Design and synthesis of potent N-phenylpyrimidine derivatives for the treatment of skin cancer

The development of novel synthetic compounds for the treatment of skin cancer is much needed, as there is a sudden rise in the incidence of skin cancer throughout the world and the available chemotherapy is facing problems of resistance. Hence, present research efforts have been made to discover potent molecules against skin cancer. Pharmacophore models were developed using the GALAHAD module of Sybyl X, followed by validation, virtual screening, design and in silico ADMET studies. Based on features generated in the computational studies and the structural importance of the pyrimidine moiety with the highest QFIT value molecule for virtual hits; it was selected as a core moiety for further designing molecules of interest. Fourteen substituted pyrimidine derivatives were designed, synthesized and characterised by 1H and 13C NMR, mass and elemental analysis, while the purity was checked by HPLC. All these compounds were evaluated in in vitro studies on five cancer lines; from which, four compounds were found to be potent, specifically with the skin cancer cell line. Based on the results of the in vitro studies, they were selected further, along with 5-FU, for an in vivo study with the DMBA-induced skin cancer model. One compound, 6h, showed favourable action against skin cancer and treated tumours, demonstrating the potential of the series. This study could be explored in future to design lead molecule for the treatment of skin cancer.

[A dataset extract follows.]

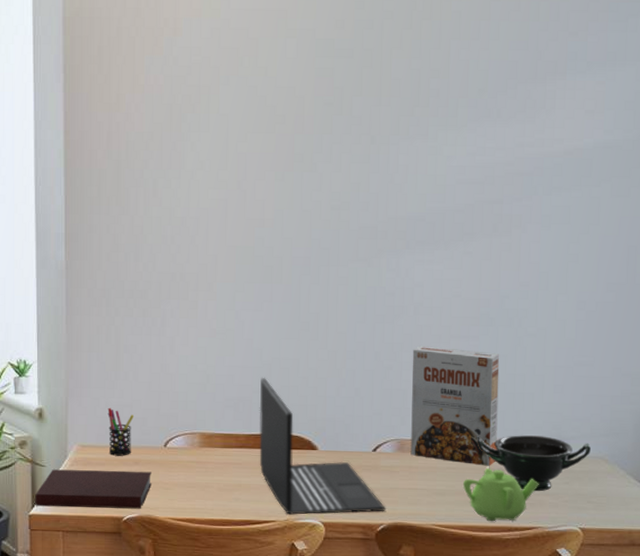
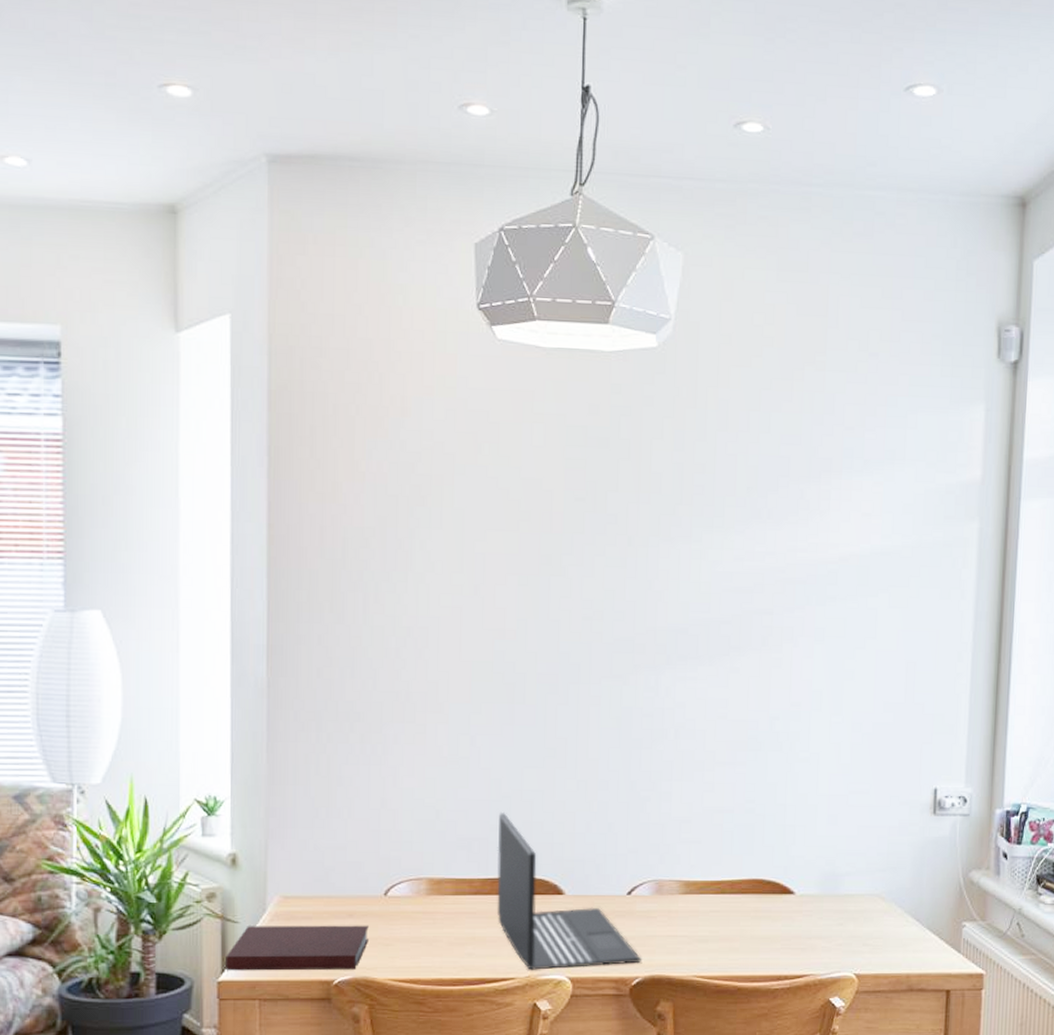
pen holder: present [107,407,134,456] -> none [316,850,348,908]
cereal box: present [410,346,500,466] -> none [670,774,769,908]
teapot: present [462,468,539,521] -> none [727,910,811,969]
bowl: present [476,435,591,492] -> none [742,872,866,935]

3D QSAR study of 4H-chromen-1,2,3,4-tetrahydropyrimidine-5-carboxylate derivatives as potential anti-mycobacterial agents

In this study, 3D QSAR (CoMFA and CoMSIA) analysis was performed on 4H-chromen-1,2,3,4-tetrahydropyrimidine-5-carboxylate derivatives as potential anti-mycobacterial agents. ‘Distill’ function in SYBYL X 1.2 was used for alignment of the molecules. The best CoMFA and CoMSIA models were obtained for the training set compounds with leave-one-out correlation coefficients (q2) of 0.753 and 0.646, cross validated correlation coefficients (rcv2) of 0.714 and 0.619, and conventional coefficients (r2) of 0.975 and 0.983, respectively. Both the models were validated by a test set of 8 compounds giving satisfactory prediction (rpred2) of 0.788 and 0.663 for CoMFA and CoMSIA models, respectively. The results of the study would provide useful information for the design of new compounds and it would also help in prediction of activity of designed compounds prior to their synthesis.